### Saved data entries
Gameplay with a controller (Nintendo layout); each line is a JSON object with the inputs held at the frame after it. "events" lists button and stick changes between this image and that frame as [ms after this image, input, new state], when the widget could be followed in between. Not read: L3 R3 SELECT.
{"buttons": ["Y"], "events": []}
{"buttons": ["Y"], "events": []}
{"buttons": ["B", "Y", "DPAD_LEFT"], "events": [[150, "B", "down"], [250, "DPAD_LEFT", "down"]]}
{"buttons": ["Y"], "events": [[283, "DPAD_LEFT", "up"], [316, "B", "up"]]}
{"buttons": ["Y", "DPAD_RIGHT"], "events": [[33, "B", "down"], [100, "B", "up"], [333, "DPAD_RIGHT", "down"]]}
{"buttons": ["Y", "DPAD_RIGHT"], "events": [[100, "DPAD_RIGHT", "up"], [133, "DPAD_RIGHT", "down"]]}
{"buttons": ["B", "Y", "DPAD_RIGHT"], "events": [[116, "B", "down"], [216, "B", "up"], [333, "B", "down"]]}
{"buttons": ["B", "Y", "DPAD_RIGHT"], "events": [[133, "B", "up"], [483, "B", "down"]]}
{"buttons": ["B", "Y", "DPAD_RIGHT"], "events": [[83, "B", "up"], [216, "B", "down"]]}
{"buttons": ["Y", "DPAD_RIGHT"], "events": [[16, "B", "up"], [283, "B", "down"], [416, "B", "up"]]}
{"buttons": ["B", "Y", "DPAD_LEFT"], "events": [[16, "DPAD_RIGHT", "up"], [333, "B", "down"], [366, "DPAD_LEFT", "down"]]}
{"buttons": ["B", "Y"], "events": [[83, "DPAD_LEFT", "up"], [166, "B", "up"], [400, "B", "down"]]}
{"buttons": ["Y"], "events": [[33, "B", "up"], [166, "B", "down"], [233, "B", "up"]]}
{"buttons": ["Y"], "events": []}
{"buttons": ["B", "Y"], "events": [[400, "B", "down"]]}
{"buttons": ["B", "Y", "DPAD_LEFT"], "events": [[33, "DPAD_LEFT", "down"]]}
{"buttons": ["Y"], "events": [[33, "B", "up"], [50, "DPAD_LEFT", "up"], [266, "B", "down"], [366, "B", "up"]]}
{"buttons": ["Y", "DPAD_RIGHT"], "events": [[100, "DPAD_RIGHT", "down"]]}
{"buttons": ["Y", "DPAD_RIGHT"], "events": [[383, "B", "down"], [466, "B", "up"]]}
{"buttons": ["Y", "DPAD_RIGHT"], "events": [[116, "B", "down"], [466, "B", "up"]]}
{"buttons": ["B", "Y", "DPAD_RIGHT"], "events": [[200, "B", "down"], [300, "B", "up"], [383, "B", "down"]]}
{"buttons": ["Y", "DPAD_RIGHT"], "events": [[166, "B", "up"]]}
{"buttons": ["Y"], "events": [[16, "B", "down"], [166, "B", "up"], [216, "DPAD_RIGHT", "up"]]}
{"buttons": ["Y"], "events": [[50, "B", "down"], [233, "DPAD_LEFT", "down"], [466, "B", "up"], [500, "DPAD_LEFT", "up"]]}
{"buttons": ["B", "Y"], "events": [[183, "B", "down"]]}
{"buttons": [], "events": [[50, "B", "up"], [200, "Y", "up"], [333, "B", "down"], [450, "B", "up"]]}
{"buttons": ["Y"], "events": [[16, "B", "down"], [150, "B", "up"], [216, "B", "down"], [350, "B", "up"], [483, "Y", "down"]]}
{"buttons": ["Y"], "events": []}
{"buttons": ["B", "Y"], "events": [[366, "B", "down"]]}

### YOUR ASSIGNMENT
Please retype every entry above exactly as it stands.

### SOLUTION FOR THIS PROBLEM
Gameplay with a controller (Nintendo layout); each line is a JSON object with the inputs held at the frame after it. "events" lists button and stick changes between this image and that frame as [ms after this image, input, new state], when the widget could be followed in between. Not read: L3 R3 SELECT.
{"buttons": ["Y"], "events": []}
{"buttons": ["Y"], "events": []}
{"buttons": ["B", "Y", "DPAD_LEFT"], "events": [[150, "B", "down"], [250, "DPAD_LEFT", "down"]]}
{"buttons": ["Y"], "events": [[283, "DPAD_LEFT", "up"], [316, "B", "up"]]}
{"buttons": ["Y", "DPAD_RIGHT"], "events": [[33, "B", "down"], [100, "B", "up"], [333, "DPAD_RIGHT", "down"]]}
{"buttons": ["Y", "DPAD_RIGHT"], "events": [[100, "DPAD_RIGHT", "up"], [133, "DPAD_RIGHT", "down"]]}
{"buttons": ["B", "Y", "DPAD_RIGHT"], "events": [[116, "B", "down"], [216, "B", "up"], [333, "B", "down"]]}
{"buttons": ["B", "Y", "DPAD_RIGHT"], "events": [[133, "B", "up"], [483, "B", "down"]]}
{"buttons": ["B", "Y", "DPAD_RIGHT"], "events": [[83, "B", "up"], [216, "B", "down"]]}
{"buttons": ["Y", "DPAD_RIGHT"], "events": [[16, "B", "up"], [283, "B", "down"], [416, "B", "up"]]}
{"buttons": ["B", "Y", "DPAD_LEFT"], "events": [[16, "DPAD_RIGHT", "up"], [333, "B", "down"], [366, "DPAD_LEFT", "down"]]}
{"buttons": ["B", "Y"], "events": [[83, "DPAD_LEFT", "up"], [166, "B", "up"], [400, "B", "down"]]}
{"buttons": ["Y"], "events": [[33, "B", "up"], [166, "B", "down"], [233, "B", "up"]]}
{"buttons": ["Y"], "events": []}
{"buttons": ["B", "Y"], "events": [[400, "B", "down"]]}
{"buttons": ["B", "Y", "DPAD_LEFT"], "events": [[33, "DPAD_LEFT", "down"]]}
{"buttons": ["Y"], "events": [[33, "B", "up"], [50, "DPAD_LEFT", "up"], [266, "B", "down"], [366, "B", "up"]]}
{"buttons": ["Y", "DPAD_RIGHT"], "events": [[100, "DPAD_RIGHT", "down"]]}
{"buttons": ["Y", "DPAD_RIGHT"], "events": [[383, "B", "down"], [466, "B", "up"]]}
{"buttons": ["Y", "DPAD_RIGHT"], "events": [[116, "B", "down"], [466, "B", "up"]]}
{"buttons": ["B", "Y", "DPAD_RIGHT"], "events": [[200, "B", "down"], [300, "B", "up"], [383, "B", "down"]]}
{"buttons": ["Y", "DPAD_RIGHT"], "events": [[166, "B", "up"]]}
{"buttons": ["Y"], "events": [[16, "B", "down"], [166, "B", "up"], [216, "DPAD_RIGHT", "up"]]}
{"buttons": ["Y"], "events": [[50, "B", "down"], [233, "DPAD_LEFT", "down"], [466, "B", "up"], [500, "DPAD_LEFT", "up"]]}
{"buttons": ["B", "Y"], "events": [[183, "B", "down"]]}
{"buttons": [], "events": [[50, "B", "up"], [200, "Y", "up"], [333, "B", "down"], [450, "B", "up"]]}
{"buttons": ["Y"], "events": [[16, "B", "down"], [150, "B", "up"], [216, "B", "down"], [350, "B", "up"], [483, "Y", "down"]]}
{"buttons": ["Y"], "events": []}
{"buttons": ["B", "Y"], "events": [[366, "B", "down"]]}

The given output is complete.